--- DATA ---

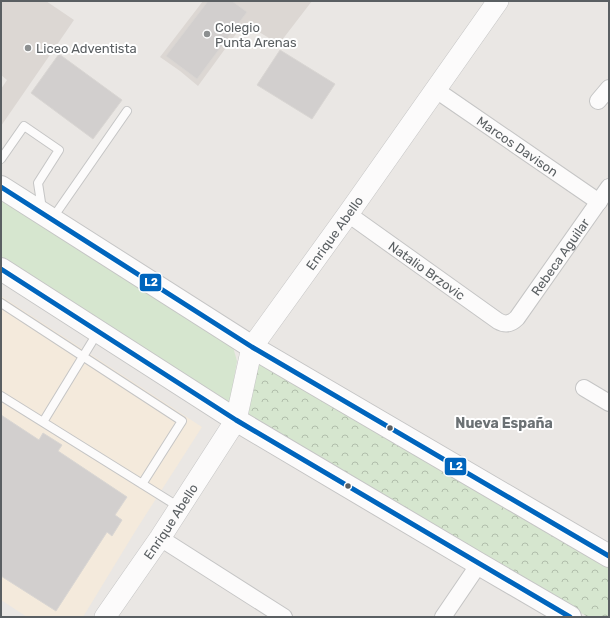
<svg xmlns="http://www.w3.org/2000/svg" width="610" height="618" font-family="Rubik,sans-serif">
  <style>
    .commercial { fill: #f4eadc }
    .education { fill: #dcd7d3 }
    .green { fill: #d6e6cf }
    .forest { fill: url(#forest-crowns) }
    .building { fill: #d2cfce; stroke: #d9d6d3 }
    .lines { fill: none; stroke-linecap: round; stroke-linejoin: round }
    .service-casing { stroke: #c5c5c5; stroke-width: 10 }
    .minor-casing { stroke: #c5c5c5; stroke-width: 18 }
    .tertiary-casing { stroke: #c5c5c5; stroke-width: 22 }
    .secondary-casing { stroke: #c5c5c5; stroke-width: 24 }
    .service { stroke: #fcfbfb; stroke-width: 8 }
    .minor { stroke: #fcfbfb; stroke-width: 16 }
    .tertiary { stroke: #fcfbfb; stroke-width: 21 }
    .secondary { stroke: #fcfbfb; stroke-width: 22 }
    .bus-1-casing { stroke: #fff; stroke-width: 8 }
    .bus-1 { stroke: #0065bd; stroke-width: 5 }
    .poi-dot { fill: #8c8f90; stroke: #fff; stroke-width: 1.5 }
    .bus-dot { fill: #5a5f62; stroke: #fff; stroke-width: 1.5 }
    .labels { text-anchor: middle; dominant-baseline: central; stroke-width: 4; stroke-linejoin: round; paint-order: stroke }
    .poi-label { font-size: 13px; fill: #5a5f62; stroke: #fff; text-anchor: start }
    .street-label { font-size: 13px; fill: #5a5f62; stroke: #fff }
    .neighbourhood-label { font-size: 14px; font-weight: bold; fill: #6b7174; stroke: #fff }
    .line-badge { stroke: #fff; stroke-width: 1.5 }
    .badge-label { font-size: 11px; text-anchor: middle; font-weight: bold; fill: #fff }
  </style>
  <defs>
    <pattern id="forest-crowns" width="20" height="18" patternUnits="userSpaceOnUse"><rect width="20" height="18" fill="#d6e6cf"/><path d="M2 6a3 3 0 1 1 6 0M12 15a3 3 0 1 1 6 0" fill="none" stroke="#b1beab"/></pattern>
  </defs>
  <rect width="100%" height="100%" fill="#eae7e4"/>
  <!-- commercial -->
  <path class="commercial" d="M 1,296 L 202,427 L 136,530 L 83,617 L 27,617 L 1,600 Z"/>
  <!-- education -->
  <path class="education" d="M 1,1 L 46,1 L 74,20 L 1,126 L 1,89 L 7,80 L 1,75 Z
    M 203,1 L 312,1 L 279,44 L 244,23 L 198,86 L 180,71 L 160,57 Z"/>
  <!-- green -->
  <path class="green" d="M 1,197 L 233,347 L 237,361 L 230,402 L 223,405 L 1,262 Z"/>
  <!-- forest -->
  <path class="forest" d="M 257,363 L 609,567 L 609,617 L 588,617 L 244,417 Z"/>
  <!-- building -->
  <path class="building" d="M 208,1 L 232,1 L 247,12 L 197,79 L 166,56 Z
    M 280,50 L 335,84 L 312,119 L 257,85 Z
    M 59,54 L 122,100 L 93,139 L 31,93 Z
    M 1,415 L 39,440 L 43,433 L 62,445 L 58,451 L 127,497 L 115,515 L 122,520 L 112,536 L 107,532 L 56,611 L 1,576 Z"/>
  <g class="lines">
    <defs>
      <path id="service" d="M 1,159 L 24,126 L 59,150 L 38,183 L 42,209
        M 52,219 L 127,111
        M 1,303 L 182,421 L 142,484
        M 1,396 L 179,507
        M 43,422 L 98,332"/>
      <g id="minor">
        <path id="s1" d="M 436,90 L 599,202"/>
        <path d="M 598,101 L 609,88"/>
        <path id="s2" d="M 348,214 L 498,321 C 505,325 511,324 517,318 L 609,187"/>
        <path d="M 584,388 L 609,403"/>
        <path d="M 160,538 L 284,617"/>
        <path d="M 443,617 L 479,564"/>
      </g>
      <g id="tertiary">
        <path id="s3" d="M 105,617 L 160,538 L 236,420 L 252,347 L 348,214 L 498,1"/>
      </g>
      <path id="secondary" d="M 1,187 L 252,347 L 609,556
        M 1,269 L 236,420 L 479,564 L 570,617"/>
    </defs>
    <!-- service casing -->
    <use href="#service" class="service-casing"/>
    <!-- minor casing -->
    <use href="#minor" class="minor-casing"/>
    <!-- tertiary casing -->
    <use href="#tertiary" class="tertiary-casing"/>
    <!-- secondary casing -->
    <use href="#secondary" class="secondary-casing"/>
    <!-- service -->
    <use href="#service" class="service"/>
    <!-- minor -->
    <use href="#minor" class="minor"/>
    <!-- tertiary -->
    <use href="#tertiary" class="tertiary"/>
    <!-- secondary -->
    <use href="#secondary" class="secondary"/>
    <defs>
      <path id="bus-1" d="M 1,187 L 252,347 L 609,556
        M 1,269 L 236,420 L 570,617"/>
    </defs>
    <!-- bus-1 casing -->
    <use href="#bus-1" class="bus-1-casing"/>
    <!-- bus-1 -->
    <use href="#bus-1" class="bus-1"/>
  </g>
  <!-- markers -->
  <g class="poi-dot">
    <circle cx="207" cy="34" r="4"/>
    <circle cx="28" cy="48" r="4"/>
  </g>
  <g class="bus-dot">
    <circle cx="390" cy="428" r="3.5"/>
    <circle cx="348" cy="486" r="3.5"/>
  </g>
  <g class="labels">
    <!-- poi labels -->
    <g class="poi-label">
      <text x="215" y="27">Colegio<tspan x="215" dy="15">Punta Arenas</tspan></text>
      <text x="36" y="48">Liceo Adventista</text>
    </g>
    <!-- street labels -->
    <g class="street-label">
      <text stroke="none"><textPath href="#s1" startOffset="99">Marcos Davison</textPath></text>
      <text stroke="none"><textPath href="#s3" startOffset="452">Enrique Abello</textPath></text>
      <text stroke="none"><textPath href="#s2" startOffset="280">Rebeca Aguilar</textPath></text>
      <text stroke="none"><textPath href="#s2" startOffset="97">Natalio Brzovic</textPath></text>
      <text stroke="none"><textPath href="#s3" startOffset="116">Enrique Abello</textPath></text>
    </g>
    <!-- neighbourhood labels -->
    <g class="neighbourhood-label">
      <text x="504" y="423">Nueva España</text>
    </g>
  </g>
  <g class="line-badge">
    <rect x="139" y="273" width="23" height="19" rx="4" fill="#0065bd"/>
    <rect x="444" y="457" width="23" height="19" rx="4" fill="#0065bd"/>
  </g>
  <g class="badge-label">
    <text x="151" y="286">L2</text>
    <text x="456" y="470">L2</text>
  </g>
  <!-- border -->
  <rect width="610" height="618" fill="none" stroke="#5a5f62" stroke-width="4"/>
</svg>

---
--- DATA ---

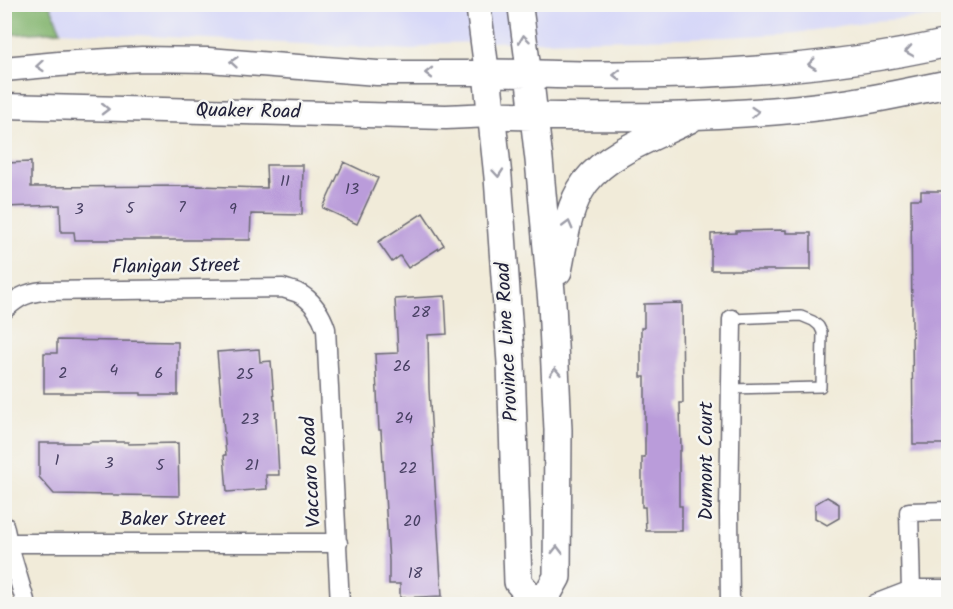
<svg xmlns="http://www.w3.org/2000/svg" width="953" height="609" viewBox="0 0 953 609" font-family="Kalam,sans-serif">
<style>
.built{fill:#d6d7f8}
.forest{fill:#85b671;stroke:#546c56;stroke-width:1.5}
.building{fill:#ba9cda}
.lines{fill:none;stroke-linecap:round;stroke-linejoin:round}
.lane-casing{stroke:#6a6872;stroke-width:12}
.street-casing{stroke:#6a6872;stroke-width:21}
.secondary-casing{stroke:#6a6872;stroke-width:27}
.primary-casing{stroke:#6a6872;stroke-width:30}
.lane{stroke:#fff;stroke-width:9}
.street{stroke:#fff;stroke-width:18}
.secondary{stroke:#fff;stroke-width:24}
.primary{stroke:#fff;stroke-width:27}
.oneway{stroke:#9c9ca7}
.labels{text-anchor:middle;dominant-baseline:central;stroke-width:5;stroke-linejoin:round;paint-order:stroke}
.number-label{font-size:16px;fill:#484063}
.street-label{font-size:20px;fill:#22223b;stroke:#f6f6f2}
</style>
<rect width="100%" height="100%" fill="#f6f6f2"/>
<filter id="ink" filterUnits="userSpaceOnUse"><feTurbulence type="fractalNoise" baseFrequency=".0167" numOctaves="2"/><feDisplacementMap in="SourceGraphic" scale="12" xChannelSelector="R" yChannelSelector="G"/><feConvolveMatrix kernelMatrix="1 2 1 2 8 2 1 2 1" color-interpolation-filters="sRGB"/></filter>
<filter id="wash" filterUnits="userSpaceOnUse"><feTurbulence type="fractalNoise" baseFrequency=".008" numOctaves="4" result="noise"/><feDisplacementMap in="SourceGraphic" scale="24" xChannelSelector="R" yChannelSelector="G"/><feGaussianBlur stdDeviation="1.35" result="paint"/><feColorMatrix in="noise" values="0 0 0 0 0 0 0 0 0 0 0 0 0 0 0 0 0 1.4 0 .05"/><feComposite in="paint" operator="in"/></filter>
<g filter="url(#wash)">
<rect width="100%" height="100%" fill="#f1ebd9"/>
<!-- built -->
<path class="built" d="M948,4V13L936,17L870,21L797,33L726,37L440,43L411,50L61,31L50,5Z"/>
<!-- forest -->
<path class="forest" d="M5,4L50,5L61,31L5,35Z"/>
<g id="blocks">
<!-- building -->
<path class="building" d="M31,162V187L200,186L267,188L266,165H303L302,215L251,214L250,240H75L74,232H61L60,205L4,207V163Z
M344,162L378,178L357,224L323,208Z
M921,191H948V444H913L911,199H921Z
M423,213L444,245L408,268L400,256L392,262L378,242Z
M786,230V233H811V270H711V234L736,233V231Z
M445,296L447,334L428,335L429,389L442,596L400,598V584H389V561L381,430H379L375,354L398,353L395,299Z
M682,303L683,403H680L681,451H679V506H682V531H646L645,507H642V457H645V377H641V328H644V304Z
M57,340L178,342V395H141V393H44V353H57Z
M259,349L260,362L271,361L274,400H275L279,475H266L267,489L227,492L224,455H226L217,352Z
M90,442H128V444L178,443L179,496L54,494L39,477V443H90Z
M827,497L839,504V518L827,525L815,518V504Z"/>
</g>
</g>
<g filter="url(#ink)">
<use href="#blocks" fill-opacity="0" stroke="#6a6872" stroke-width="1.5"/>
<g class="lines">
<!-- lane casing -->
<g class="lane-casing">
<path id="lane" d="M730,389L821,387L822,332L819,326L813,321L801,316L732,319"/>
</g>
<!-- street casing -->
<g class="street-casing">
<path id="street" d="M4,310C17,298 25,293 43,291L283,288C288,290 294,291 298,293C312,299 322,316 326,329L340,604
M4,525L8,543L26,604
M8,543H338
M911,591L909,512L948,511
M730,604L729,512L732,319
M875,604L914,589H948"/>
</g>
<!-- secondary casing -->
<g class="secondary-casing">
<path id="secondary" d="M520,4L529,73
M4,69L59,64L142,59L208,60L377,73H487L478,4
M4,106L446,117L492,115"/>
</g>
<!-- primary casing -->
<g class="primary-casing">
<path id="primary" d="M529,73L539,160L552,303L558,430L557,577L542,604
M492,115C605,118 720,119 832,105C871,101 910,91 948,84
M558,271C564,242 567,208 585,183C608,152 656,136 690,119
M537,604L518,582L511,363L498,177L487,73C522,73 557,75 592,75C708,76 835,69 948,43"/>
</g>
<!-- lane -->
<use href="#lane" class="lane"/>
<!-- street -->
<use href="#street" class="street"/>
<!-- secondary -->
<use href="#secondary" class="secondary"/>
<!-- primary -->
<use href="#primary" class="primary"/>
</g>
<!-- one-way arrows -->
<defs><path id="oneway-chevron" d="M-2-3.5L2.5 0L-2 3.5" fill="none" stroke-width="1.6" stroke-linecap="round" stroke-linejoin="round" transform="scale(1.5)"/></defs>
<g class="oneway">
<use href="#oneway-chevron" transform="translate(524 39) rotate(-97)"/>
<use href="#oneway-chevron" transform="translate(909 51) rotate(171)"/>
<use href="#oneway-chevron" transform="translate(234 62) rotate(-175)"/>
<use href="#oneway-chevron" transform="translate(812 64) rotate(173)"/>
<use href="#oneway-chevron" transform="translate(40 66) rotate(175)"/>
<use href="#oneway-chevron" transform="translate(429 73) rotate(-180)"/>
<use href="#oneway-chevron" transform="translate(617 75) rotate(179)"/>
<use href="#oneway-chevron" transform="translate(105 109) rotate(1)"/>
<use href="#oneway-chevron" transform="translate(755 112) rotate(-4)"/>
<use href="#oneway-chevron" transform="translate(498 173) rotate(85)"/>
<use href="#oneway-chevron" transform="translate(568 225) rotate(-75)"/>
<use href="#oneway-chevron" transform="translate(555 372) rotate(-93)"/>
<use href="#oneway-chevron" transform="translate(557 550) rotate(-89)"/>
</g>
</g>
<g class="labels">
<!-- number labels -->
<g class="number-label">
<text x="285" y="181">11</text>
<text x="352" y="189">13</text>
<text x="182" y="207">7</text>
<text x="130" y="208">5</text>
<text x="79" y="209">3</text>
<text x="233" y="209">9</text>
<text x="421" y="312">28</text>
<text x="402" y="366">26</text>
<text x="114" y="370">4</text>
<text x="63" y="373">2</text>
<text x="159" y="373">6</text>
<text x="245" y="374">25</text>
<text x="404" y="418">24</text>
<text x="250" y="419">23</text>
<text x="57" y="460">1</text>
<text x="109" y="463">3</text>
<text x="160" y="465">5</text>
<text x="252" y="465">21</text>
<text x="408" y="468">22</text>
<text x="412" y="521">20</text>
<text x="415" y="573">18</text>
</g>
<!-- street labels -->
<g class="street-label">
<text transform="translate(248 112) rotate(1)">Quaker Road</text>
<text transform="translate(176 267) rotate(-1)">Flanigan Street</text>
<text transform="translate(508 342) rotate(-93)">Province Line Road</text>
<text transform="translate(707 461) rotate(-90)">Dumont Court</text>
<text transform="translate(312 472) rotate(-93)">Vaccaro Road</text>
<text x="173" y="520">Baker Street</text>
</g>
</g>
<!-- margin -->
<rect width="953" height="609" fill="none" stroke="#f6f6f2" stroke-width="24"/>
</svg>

---
--- DATA ---

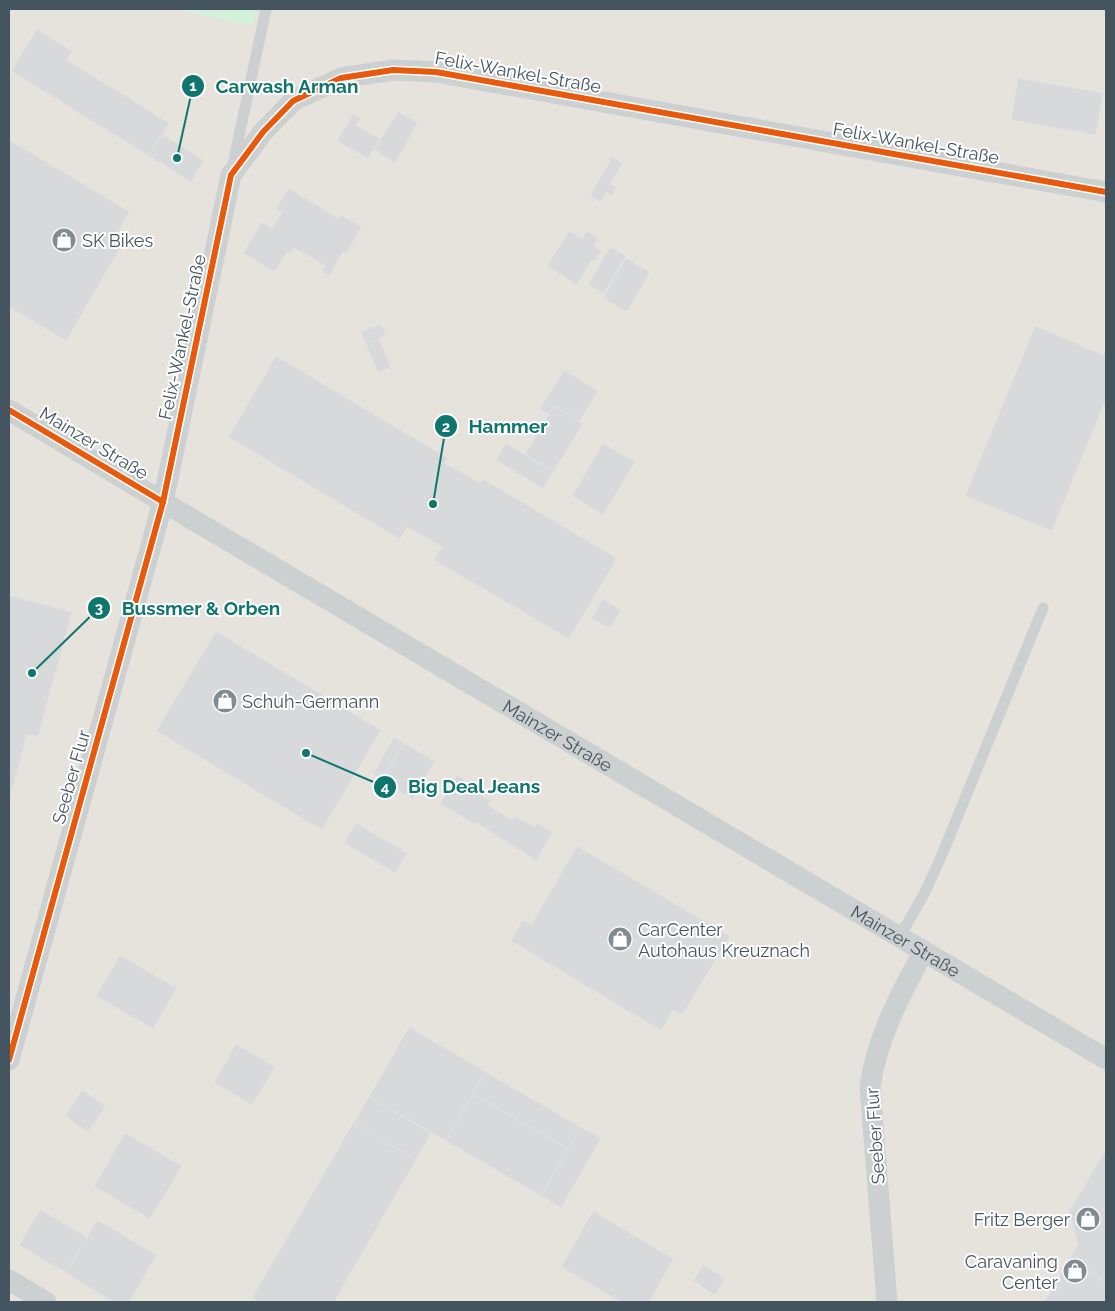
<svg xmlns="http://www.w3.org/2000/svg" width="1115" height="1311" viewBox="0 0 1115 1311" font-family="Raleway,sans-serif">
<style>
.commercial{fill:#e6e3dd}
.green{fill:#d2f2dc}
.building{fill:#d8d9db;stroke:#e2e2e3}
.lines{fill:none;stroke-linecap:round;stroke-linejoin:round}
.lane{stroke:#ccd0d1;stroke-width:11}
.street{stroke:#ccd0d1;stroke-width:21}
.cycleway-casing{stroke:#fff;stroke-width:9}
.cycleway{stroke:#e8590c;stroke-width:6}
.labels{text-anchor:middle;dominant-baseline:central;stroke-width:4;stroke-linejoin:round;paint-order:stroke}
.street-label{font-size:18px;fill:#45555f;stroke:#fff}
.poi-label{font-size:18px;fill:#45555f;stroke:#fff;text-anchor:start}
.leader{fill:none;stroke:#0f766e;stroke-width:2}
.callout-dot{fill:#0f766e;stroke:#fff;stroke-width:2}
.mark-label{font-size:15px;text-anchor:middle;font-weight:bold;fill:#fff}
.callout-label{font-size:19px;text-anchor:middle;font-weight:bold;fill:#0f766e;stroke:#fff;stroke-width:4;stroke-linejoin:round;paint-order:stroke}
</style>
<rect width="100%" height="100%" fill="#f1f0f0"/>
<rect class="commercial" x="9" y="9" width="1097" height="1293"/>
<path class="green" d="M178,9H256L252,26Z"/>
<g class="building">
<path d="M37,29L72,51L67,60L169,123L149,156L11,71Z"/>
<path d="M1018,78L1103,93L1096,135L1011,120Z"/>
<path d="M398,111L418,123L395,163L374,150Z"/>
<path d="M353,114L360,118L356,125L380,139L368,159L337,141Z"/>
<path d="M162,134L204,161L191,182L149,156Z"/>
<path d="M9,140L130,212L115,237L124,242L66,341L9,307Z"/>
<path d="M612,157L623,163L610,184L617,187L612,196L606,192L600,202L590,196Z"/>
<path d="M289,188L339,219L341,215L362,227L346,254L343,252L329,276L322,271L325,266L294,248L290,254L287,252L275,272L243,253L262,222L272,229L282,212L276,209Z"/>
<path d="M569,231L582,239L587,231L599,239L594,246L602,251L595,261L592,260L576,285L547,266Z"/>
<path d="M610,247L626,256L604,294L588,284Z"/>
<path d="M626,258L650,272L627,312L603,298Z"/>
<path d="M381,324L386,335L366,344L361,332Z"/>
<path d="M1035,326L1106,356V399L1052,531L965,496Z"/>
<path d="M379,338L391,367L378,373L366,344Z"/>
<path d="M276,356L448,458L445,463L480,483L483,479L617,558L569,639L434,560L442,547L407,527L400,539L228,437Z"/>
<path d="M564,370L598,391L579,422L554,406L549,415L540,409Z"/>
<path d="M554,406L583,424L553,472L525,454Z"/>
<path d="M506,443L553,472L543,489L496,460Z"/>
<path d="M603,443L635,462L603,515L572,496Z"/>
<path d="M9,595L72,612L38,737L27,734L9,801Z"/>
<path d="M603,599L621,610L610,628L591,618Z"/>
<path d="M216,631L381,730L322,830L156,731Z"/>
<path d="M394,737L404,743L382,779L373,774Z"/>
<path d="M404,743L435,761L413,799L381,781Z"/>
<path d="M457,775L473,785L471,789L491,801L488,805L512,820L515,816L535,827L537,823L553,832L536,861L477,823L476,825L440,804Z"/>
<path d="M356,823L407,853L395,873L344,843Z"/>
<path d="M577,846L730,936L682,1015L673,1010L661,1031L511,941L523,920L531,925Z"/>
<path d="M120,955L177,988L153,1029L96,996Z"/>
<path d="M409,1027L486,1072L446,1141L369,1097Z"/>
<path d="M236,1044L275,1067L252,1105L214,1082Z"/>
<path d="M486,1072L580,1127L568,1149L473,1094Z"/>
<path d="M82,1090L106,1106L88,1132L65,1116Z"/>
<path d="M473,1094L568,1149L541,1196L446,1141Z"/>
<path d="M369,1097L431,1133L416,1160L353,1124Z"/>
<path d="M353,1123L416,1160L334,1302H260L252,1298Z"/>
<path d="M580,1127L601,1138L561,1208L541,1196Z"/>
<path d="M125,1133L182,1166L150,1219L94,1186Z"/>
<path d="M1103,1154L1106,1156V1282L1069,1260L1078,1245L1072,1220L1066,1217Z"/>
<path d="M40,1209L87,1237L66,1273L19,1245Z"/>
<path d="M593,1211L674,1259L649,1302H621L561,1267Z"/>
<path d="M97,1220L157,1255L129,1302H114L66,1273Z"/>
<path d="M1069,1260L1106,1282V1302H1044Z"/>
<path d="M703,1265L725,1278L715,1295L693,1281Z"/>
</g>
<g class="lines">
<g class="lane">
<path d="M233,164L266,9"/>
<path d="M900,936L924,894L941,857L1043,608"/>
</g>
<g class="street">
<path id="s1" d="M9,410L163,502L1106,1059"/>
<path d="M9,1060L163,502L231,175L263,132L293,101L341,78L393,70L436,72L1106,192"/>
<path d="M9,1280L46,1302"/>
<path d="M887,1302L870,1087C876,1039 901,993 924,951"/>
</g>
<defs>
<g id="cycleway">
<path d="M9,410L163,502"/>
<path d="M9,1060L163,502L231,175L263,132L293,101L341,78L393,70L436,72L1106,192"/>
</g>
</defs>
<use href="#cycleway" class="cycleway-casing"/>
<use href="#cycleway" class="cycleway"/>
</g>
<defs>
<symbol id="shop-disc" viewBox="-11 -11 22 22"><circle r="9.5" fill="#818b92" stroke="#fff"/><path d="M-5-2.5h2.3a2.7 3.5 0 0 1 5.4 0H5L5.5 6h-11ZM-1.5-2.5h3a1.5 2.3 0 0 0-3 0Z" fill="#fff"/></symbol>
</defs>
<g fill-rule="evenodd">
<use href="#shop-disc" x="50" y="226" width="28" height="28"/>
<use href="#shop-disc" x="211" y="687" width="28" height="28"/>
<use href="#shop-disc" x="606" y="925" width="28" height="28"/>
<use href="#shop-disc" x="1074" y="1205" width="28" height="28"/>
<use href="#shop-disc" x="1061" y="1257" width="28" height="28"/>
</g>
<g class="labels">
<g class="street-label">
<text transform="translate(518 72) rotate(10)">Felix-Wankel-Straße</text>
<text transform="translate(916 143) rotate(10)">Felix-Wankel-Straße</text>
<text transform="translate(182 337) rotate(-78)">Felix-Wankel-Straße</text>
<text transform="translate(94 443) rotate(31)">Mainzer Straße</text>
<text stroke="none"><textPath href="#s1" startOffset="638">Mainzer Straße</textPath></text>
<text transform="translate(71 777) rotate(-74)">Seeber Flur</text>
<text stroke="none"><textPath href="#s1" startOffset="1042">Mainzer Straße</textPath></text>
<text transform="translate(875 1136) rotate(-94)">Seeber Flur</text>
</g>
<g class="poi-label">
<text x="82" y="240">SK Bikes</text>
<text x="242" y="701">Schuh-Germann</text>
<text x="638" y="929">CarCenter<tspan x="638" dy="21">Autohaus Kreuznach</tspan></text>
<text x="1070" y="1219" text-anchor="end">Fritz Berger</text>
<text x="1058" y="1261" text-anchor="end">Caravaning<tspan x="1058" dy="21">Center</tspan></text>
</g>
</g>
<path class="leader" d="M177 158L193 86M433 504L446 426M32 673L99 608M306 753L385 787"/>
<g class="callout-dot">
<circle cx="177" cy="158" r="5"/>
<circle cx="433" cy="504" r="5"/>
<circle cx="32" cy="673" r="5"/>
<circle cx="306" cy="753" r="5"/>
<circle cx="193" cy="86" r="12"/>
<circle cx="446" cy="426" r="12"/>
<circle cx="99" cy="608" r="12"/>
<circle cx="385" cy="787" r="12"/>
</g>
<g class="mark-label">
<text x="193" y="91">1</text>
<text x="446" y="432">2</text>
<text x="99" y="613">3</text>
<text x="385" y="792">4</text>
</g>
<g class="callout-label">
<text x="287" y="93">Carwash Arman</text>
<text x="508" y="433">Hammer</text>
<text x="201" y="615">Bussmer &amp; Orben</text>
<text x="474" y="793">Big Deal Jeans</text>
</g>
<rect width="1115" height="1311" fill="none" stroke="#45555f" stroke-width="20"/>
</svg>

---

■ **TASK TO COMPLETE**: Count how many lines in the data above hold "filterUnits", and give that number by itself.

■ **EXPECTED ANSWER**: 2